Eine onkologische Erkrankung bedeutet oft einen tiefen Einschnitt im Leben von Patient*innen und ihren Familien. Ein großer Teil der Betroffenen kann die Erkrankung mit Hilfe persönlicher und sozialer Ressourcen gut bewältigen. Trotzdem können über die gesamte Zeitspanne - vom Moment der Diagnosestellung an, über die oft langwierige Behandlung und bis Jahre nach Abschluss der Therapie - Krisen oder Phasen stärkerer seelischer Belastung auftreten und eine psychoonkologische Unterstützung kann notwendig werden.

Die Psychoonkologie ist eine relativ junge Disziplin, ihre Anfänge liegen in der zweiten Hälfte des letzten Jahrhunderts. Seitdem ist die Psychoonkologie um die stetige (Weiter-)Entwicklung therapeutischer Ansätze bemüht, um die psychosoziale Versorgung von Betroffenen in allen Phasen der Krebserkrankung bestmöglich zu gewährleisten. Stellvertretend hierfür möchte ich in diesem Editorial zwei innovative Behandlungsansätze herausgreifen.

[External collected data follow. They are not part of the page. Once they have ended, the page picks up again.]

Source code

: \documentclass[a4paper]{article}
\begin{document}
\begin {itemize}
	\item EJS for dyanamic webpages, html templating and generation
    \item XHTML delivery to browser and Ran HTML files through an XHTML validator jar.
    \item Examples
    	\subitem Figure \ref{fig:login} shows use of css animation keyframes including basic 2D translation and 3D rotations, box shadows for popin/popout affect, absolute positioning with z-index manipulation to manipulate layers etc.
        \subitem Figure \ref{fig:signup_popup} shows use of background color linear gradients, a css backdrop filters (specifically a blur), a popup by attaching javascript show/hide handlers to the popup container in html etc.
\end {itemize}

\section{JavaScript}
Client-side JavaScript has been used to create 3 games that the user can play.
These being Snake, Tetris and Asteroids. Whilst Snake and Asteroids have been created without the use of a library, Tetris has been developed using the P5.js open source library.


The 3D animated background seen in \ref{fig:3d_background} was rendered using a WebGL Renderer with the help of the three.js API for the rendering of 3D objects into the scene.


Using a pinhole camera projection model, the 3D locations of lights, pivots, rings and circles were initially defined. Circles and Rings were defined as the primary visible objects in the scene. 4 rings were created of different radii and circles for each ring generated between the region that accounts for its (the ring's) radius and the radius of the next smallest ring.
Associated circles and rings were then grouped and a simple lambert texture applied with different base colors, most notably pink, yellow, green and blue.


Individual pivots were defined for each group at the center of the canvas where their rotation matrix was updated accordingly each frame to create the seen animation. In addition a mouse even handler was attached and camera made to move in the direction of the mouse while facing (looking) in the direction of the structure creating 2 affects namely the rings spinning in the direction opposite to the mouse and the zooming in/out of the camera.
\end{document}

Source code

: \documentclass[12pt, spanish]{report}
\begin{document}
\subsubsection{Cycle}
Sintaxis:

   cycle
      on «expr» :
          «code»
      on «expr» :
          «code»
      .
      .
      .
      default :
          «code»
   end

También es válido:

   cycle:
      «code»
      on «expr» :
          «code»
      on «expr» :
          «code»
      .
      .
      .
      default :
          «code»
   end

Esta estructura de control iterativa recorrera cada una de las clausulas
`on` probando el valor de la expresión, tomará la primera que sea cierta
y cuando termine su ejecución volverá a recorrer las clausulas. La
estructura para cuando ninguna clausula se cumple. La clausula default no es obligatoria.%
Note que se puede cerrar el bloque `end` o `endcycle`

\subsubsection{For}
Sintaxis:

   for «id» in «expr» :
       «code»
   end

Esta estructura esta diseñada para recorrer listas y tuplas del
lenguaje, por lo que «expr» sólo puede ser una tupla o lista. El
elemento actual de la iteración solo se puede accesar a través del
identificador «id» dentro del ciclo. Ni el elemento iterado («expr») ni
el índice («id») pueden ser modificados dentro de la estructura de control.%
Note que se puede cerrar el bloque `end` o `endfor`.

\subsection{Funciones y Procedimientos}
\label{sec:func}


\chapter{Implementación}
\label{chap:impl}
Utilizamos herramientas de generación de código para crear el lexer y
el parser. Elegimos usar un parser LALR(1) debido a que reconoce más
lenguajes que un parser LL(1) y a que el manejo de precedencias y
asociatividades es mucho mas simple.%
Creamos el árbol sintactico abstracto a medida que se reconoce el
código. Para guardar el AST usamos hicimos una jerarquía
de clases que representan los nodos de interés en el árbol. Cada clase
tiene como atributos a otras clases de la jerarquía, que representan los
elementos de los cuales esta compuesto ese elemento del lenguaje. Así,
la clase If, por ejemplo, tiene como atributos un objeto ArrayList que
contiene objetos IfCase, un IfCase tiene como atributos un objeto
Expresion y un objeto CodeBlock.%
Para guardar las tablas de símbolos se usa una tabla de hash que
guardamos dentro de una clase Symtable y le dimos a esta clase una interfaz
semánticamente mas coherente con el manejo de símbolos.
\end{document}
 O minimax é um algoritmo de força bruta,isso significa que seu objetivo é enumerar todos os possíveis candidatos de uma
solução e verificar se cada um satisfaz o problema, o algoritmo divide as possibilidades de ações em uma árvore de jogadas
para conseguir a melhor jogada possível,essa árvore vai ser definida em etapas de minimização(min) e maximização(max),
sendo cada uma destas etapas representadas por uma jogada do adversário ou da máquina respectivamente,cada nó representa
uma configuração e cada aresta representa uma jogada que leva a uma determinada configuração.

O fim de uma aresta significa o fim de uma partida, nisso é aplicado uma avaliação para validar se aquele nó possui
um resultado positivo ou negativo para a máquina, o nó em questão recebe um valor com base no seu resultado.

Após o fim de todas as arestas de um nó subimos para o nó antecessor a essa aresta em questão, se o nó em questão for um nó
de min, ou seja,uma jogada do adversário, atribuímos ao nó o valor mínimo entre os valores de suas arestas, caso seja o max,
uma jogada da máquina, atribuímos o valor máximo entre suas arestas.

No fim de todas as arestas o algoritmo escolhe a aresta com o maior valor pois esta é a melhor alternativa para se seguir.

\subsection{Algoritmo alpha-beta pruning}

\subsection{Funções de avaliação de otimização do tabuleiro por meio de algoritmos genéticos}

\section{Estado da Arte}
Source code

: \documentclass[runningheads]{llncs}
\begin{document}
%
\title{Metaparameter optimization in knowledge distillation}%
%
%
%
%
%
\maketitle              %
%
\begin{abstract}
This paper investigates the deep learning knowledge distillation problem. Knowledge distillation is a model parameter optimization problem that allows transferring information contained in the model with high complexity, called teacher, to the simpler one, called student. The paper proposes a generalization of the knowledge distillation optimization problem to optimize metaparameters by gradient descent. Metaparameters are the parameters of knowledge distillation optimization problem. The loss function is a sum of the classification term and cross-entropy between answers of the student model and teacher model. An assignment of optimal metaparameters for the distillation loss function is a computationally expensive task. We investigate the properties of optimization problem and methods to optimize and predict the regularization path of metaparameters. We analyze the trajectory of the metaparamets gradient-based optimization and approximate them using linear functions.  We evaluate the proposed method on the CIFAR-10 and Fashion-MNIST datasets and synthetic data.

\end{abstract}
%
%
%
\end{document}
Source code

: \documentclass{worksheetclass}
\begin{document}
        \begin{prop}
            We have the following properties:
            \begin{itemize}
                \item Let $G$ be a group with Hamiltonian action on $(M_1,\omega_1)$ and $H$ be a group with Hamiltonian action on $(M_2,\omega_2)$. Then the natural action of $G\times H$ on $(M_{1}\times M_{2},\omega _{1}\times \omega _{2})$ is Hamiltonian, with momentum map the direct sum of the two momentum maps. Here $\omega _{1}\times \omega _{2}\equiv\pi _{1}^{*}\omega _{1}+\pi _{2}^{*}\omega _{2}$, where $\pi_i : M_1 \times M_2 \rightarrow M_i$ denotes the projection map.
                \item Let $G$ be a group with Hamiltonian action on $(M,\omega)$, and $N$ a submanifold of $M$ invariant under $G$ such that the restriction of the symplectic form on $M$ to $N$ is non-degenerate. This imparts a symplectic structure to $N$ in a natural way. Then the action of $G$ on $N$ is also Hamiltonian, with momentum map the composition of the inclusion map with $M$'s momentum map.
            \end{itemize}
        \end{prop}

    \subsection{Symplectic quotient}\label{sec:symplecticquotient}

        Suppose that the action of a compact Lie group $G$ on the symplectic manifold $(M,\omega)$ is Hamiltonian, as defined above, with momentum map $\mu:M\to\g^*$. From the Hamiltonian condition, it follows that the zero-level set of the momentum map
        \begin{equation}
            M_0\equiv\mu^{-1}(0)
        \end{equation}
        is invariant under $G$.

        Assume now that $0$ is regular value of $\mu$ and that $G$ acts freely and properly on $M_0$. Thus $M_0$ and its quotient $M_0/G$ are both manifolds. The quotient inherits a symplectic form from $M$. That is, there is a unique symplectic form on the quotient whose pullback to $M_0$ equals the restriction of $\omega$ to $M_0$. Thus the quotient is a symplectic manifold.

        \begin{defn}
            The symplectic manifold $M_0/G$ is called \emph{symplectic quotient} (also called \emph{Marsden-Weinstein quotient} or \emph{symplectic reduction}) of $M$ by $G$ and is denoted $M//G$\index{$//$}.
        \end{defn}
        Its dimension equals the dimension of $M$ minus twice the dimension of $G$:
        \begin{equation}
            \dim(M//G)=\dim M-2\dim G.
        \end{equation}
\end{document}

Interventionen für Patient*innen in einem weit fortgeschrittenen Erkrankungsstadium

In den vergangenen Jahren hat sich die Zahl der Patient*innen, die nicht von ihrer Krebserkrankung geheilt werden können und zum Teil über Jahre mit einer weit fortgeschrittenen Krankheit (über-)leben, deutlich erhöht. Diese Erkrankten sind daher auch in den Fokus der psychoonkologischen Versorgung gerückt und für sie wurden spezifische psychotherapeutische Ansätze entwickelt. Hierzu zählen sinn- und würdezentrierte therapeutische Interventionen, wie etwa die psychotherapeutische Kurzzeitintervention CALM ("managing cancer and living meaningfully"). Ein wichtiges Element dieser Ansätze ist die Erarbeitung einer persönlich sinnstiftenden verbleibenden Lebenszeit mit dem Ziel, die psychische Belastung am Lebensende zu lindern, Lebenssinn und Hoffnung zu stärken und die Lebensqualität zu verbessern.

Online- und videobasierte Interventionen in der Psychoonkologie

Immer wichtiger wird die Frage, wie man Patientengruppen erreicht, die wenig Zugang zu psychosozialen Unterstützungsangeboten haben, z. B. weil sie in ländlichen Regionen leben oder eine eingeschränkte Mobilität aufweisen. Eine Möglichkeit, diese Versorgungslücke zu schließen, können internetbasierte Ansätze sein, wie z. B. E-Health-Interventionen zum Nebenwirkungsmanagement oder zum Umgang mit psychischen Belastungen während und nach einer Tumorbehandlung. Deren Einsatz hat durch die COVID-19-Pandemie eine neue Legitimation erhalten. Auch "Remote"-Therapien, bei denen Einzel- oder Gruppensitzungen per Videokonferenz durchgeführt werden, gewinnen in der Psychoonkologie eine immer größere Bedeutung.

Aktuell wird z. B. am Nationalen Centrum für Tumorerkrankungen (NCT) eine rein videobasierte musiktherapeutische Gruppenintervention für Patient*innen unter Tumortherapie in Heidelberg pilotiert. Im Rahmen dieses deutschlandweit einzigartigen Angebotes rezeptiver Online-Musiktherapie für Krebserkrankte zeigt sich, dass sowohl die technische Umsetzung als auch ein therapeutischer Prozess in einem solchen Setting gut gelingen kann. Rückmeldungen der Teilnehmenden machen deutlich, dass diese subjektiv profitieren und sich das Angebot gut in den oft fordernden Alltag der Patient*innen integrieren lässt. Insgesamt zeigen neben diesen praktischen Erfahrungen auch erste Forschungsergebnisse ermutigende Befunde, gerade auch in Bezug auf die Qualität und Stabilität der therapeutischen Beziehung im Online-Setting, und motivieren zur Entwicklung neuartiger Unterstützungsangebote.